'Bliss' Explained: What is the real world where Owen Wilson and Salma Hayek's characters exist? Here's the answer
Spoilers for ‘Bliss’
The merits or demerits of ‘Bliss’ can be debated. The Amazon Prime Video sci-fi film starring Owen Wilson and Salma Hayek is an oddball in many ways. Borrowing ideas from ‘The Matrix’, myriad episodes of ‘Black Mirror’, and even ‘Westworld’, the film tells a tragic story of Greg and Isabel, and how these two people in love are ultimately separated from each other. Despite how good you think the film is, however, its style and story leave a lot of things ambiguous. Let’s take a look at the main questions that need to be answered here:
What is this futuristic technology?
The film’s story hinges on the idea that there exists a utopia where no one is poor, there is no pollution, where everyone is free to pursue their passion, and all is perfect.
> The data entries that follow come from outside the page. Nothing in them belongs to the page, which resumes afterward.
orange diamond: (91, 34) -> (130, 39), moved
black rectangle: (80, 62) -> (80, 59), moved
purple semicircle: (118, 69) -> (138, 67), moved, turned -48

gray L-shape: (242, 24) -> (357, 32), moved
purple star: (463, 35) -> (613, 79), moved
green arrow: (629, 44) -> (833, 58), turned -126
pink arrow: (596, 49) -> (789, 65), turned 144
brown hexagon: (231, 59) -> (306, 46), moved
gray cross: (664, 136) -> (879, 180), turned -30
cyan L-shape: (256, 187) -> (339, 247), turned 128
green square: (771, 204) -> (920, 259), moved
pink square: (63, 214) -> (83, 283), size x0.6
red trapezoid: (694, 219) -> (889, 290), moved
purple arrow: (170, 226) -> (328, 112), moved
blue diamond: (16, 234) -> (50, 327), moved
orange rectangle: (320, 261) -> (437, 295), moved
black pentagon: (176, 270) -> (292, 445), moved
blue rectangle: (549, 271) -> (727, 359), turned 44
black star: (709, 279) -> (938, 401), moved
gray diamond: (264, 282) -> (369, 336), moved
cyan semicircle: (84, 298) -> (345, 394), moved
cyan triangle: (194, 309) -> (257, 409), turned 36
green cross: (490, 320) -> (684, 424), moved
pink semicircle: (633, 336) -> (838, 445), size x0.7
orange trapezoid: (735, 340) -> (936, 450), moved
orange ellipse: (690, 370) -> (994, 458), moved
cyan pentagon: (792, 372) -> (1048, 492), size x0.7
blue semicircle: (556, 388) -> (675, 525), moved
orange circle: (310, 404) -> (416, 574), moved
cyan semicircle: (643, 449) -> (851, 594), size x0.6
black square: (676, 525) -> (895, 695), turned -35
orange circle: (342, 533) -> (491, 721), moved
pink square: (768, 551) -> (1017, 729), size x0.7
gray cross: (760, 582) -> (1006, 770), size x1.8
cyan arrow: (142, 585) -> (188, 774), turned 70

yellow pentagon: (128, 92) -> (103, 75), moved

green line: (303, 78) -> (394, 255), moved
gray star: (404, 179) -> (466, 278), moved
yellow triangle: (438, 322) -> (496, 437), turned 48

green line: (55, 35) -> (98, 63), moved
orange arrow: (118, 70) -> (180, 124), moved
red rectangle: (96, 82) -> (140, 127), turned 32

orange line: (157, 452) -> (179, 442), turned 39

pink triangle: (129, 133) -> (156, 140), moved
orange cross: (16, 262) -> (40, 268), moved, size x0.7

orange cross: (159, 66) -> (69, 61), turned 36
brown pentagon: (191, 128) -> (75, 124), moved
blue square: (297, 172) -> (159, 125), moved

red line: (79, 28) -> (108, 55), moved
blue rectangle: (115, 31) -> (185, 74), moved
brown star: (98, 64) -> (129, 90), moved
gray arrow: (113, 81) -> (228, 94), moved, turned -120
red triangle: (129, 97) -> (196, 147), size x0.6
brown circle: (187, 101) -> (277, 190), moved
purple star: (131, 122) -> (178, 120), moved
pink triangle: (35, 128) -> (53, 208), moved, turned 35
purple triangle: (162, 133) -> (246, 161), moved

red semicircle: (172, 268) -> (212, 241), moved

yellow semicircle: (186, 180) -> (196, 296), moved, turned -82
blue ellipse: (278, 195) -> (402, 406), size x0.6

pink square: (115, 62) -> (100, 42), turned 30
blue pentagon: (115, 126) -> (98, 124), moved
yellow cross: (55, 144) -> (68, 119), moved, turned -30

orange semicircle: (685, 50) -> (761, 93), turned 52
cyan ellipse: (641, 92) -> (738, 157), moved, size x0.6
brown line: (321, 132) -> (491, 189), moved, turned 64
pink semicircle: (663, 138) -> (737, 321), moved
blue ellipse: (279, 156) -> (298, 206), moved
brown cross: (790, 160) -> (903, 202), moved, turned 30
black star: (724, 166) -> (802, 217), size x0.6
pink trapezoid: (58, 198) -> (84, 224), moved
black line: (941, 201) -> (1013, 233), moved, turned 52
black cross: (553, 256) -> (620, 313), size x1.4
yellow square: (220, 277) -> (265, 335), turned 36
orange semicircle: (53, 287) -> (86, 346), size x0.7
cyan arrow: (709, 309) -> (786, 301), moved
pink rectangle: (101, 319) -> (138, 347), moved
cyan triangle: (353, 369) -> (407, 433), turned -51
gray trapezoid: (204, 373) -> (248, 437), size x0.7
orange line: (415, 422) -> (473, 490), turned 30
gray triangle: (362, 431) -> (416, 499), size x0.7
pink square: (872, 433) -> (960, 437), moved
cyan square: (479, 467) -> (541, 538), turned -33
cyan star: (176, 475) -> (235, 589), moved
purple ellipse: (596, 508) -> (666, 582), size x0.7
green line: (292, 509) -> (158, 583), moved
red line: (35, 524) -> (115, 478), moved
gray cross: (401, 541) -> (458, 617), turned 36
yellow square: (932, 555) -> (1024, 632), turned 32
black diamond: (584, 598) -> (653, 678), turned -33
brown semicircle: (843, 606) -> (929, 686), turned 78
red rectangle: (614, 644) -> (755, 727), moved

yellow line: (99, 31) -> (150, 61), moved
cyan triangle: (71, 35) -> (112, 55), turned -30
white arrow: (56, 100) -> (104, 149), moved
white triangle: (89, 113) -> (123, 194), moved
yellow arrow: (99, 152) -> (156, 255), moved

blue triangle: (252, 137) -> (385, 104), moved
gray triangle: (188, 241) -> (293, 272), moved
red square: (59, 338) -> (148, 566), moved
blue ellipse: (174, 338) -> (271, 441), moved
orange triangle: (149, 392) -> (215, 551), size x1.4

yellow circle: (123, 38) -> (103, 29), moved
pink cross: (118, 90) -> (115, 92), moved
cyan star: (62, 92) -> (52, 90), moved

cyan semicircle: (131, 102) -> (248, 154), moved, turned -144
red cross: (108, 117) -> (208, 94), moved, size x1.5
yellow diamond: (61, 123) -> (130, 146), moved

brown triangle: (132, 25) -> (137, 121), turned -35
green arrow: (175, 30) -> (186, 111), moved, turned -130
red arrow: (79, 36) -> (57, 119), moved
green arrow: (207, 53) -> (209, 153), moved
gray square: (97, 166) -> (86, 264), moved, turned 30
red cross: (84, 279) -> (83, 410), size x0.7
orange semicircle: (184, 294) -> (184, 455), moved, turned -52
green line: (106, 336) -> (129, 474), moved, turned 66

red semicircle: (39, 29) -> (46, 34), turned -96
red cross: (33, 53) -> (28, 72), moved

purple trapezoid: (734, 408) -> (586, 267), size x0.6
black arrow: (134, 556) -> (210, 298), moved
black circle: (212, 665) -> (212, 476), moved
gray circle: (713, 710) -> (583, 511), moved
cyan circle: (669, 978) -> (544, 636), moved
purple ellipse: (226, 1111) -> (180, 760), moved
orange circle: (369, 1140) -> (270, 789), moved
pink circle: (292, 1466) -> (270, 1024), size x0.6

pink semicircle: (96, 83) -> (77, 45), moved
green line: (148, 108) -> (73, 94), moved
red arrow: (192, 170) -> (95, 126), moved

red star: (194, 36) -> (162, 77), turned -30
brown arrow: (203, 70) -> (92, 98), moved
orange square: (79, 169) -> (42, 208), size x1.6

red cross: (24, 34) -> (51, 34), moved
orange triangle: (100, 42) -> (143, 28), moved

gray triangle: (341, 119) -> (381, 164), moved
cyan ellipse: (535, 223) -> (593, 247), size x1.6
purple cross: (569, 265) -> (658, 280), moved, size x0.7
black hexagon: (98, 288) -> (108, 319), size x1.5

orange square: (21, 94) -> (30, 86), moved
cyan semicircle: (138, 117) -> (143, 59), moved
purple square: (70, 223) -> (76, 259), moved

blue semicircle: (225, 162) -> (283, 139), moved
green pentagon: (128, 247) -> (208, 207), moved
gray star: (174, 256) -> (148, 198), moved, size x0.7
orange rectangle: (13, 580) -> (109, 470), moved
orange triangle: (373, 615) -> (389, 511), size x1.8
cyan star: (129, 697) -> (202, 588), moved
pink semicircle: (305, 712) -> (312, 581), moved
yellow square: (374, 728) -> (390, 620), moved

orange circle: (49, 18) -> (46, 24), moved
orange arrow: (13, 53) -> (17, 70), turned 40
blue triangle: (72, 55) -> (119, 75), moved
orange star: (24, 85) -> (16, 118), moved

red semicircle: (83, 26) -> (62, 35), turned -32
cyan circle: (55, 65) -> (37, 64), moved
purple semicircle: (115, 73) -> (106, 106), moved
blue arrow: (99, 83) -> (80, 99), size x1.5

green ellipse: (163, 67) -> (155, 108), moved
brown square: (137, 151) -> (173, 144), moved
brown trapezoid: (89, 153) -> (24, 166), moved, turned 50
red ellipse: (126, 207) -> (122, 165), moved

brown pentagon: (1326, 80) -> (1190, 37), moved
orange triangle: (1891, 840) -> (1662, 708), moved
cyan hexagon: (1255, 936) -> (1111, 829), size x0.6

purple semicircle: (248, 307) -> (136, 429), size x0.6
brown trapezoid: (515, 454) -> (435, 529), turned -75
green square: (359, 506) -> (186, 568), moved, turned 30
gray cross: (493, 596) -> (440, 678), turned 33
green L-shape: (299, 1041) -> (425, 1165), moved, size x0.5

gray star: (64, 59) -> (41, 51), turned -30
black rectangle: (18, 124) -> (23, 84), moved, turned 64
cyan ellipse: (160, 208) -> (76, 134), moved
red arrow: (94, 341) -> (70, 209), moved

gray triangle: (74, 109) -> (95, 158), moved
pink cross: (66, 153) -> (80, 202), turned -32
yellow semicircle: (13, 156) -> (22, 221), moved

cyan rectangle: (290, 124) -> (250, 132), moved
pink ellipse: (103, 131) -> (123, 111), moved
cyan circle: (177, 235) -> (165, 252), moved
Except, the idea of utopias is fundamentally paradoxical.
Remember the end of ‘The Good Place’? “On paper, this is paradise: all of your desires and needs are met,” says Hypatia of Alexandria, Lisa Kudrow’s character. “But it’s infinite and when perfection goes on forever you become this glassy-eyed, mush person.”
Somewhat differently from that, the eponymous bliss experienced by people in this utopia is transient. And people start getting disgruntled. They’re annoyed. Even if by inconveniences that can really not be called that. So, to overcome this, Isabel, a scientist, invents something she calls the “brainbox” and this brainbox is the simulation of a world full of inequalities and injustices and poverty and unhappiness.
As the story goes, Greg is Isabel’s husband and a test subject in her experiment. And the life of Greg we saw before the revelation of the so-called real world, that was just a simulation. He was unhappy, discontent, depressed -- just generally unable to cope with his life. And then Isabel finds him there and brings him back. But there are some problems. They need a kind of crystal to come back to reality (ten each in fact) and because they did not have enough of these blue crystals, there were side effects.
One, Greg no longer remembered anything from the so-called real world and had to be introduced to everything. Two, he brought back some of the “fake persons” from the simulation into the real world and they began wreaking havoc.
Which world is the real world?
There are signs from early on that the world where the unhappy divorced and recently-fired Greg lives may be a fake one. There are cleverly placed glitches here and there, making viewers question what they saw. But the question still remains: which world is real?
One has to wonder, especially given how the film ended, if the depressed and out-of-work and divorced Greg’s reality is the actual one. It is plausible. The film begins with Greg as a broken man. His head is filled with medication (it’s not specified what the meds are for) and fantasies of a dream house. His daughter Emily (Nesta Cooper) is the only one who still cares for him. And he loses his job. And while he’s getting fired, he accidentally hurts his boss, and in all probability, kills him.
It is possible that all that takes place in the aftermath is a drug-induced psychotic break he’s experiencing, in the company of Isabel, a homeless paranoid schizophrenic sex-worker who provides him with narcotics and pulls him into her delusional world of a utopia where everyone is happy and his dream house exists. The film ends with Greg checking himself into rehab and telling the people at group therapy that a woman called Emily claims to be his daughter and that he believes her.
The life of Greg in the so-called simulation turns steadily worse. He goes from on-the-run, to become homeless and incommunicado with his daughter, to having no money and living off stale food restaurants have thrown out, and to be heavily dependent on the pills Isabel gives him. We see on several occasions Emily expressing concern for him.
Isabel probably exits. But she is no scientist. Just another homeless person the system has given up on. And that would become Greg’s fate as well if he continues to encourage this blissful idea of a world without wants and needs.
‘Bliss’ is streaming on Amazon Prime Video.